I was surprised by the number of ‘No’ posters on display in the windows. I was expecting a plethora of ‘Yes’ placards, but fewer indications of the households whose inhabitants plan to reject independence, but on this estate at least, it’s not the case. The activists say many, many more ‘No’ posters have appeared in the days since the shock Sunday Times poll that showed ‘Yes’ moving into the lead. ‘It was the best thing that could have happened for our campaign,’ says one, as he pushes the gate of another home. ‘We’ve had so many requests for flyers and posters.’
Some voters say they watched their neighbours put up ‘Yes’ posters long ago, but have only recently decided that they’ve had enough. But when we come across two very strident ‘No’ voters who are enraged by Nicola Sturgeon and looking forward to polling day, they don’t want to be interviewed. One of them works for the council, and even though she doesn’t seem particularly reticent in telling her neighbours and the activists what she thinks, she says she doesn’t want ‘any trouble’.
I don’t see any trouble as we go around. Two young men tell us cheerfully to ‘vote aye’ at one point as they stride past the group, and any ‘yes’ voters they do meet are perfectly friendly. But the activists say they’ve been followed around by campaigners who film them, or walk after them shouting abuse.
They also claim that the SNP sends bigger groups to do door knocking. I’m out with the ‘Yes’ campaign tonight and tomorrow morning, so I’ll see what I find, but while the ‘No’ campaigners claim this is an inefficient way of collecting voter data and is simply the SNP trying to move activists around local authority areas, rather than embedded local activists already being there, it doesn’t seem the worst move to turn up with a slightly bigger crowd: it suggests that the cause is popular.
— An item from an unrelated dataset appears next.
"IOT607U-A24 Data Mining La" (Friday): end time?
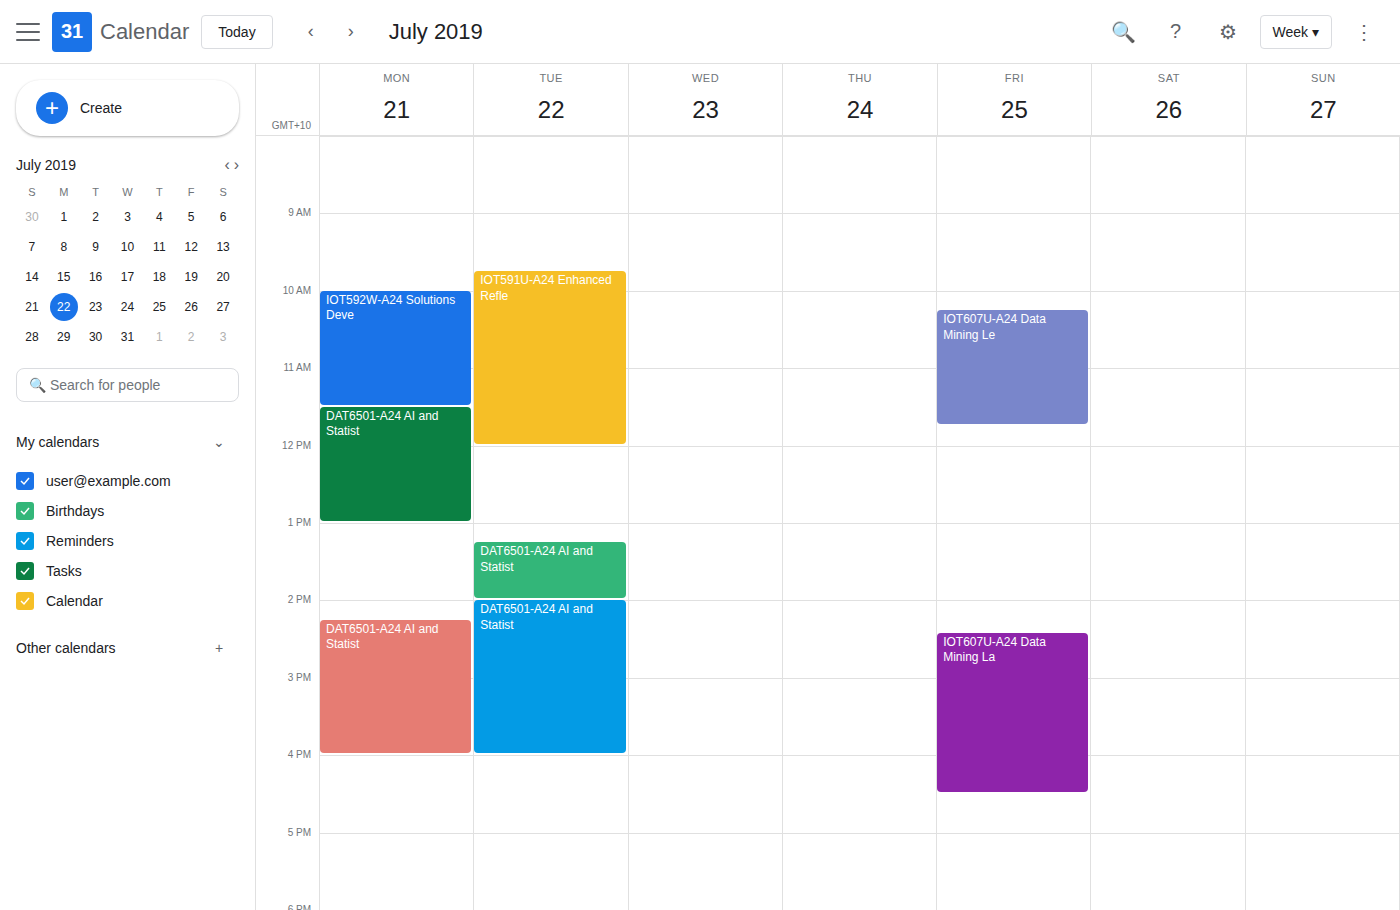
4:30 PM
A ‘Yes’ van with music blaring from loudspeakers is also driving through the streets, presumably to create the same atmosphere of noise and occasion (although it could also backfire by being pretty annoying).
This sense of energy and hype is something ‘Yes’ have spent far more time focusing on than ‘No’. The Spectator has previously praised the grassroots-feel and village hall meeting format of the pro-independence campaign, and while ‘No’ say they’re better at actually talking to real wavering voters, rather than packing out halls of people who would never change their mind from ‘Yes’. But that sense of energy is still important.
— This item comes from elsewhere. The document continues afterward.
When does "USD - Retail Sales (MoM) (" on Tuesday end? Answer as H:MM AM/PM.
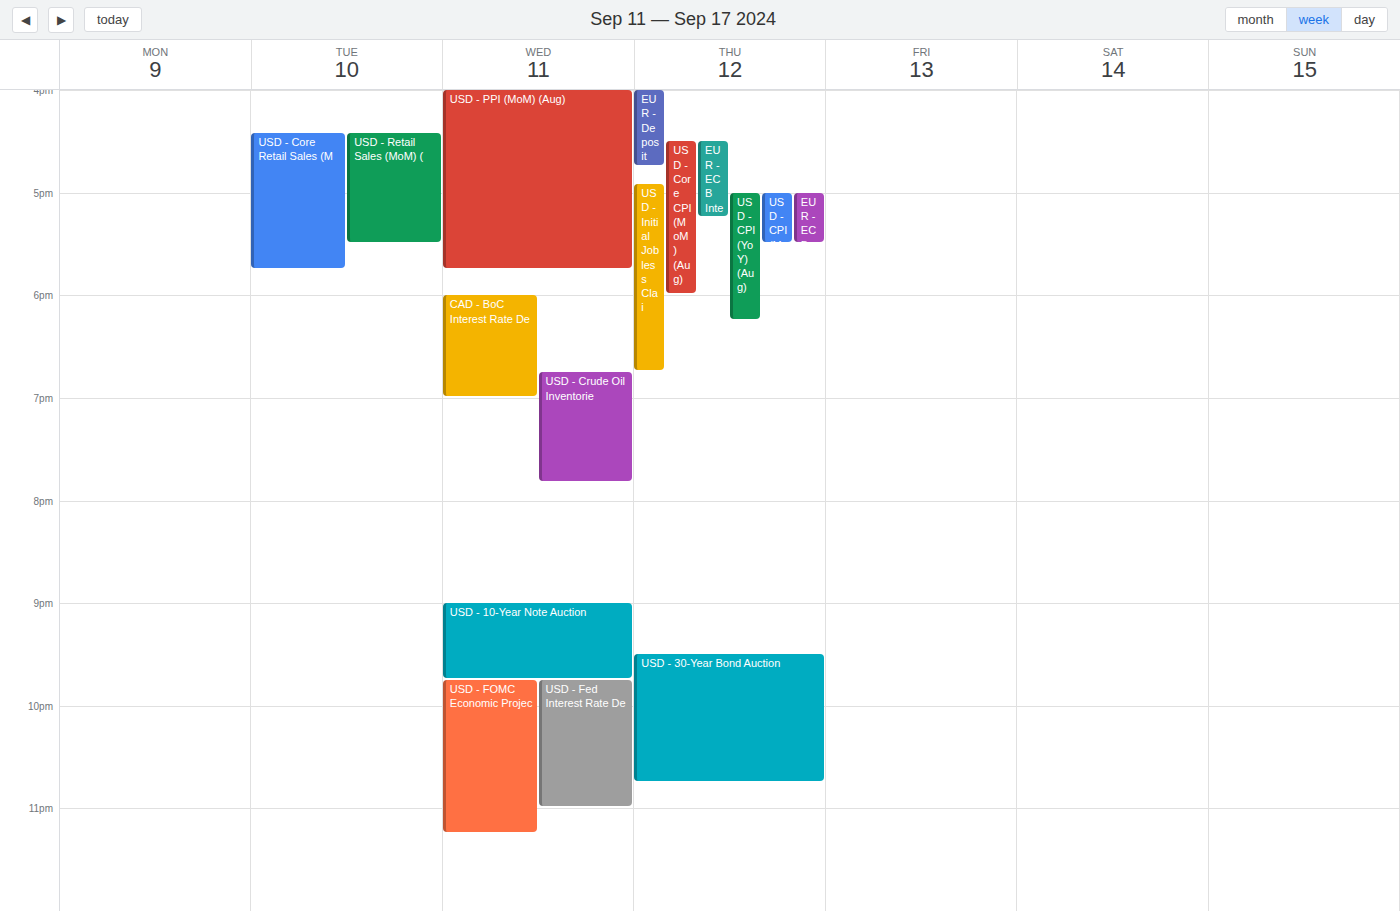
5:30 PM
What these Labour councillors, party members and MPs are interested in is data. They’ve already knocked on these doors before, this time they’re trying to fill in the blanks of households who didn’t open the door the first time around, finding out whether anyone they’ve previously canvassed has changed their mind, and asking what time confirmed ‘No’ supporters will be voting.
They say the answers they’re getting to the second question are now reassuring them: people who were ‘Yes’ have changed their mind. ‘The ‘No’ vote appears to be hardening,’ says Greatrex. The third question will make their get out the vote operation on Thursday more efficient: if you know that most people in an area plan to vote in the evening, there’s not much point in your activists pitching up there at 10am when they’re all out at work.
No-one wants to call Thursday’s result yet. But the activists in Rutherglen at least don’t seem to be in a colossal panic. Indeed, they seem far more optimistic than those back in Westminster.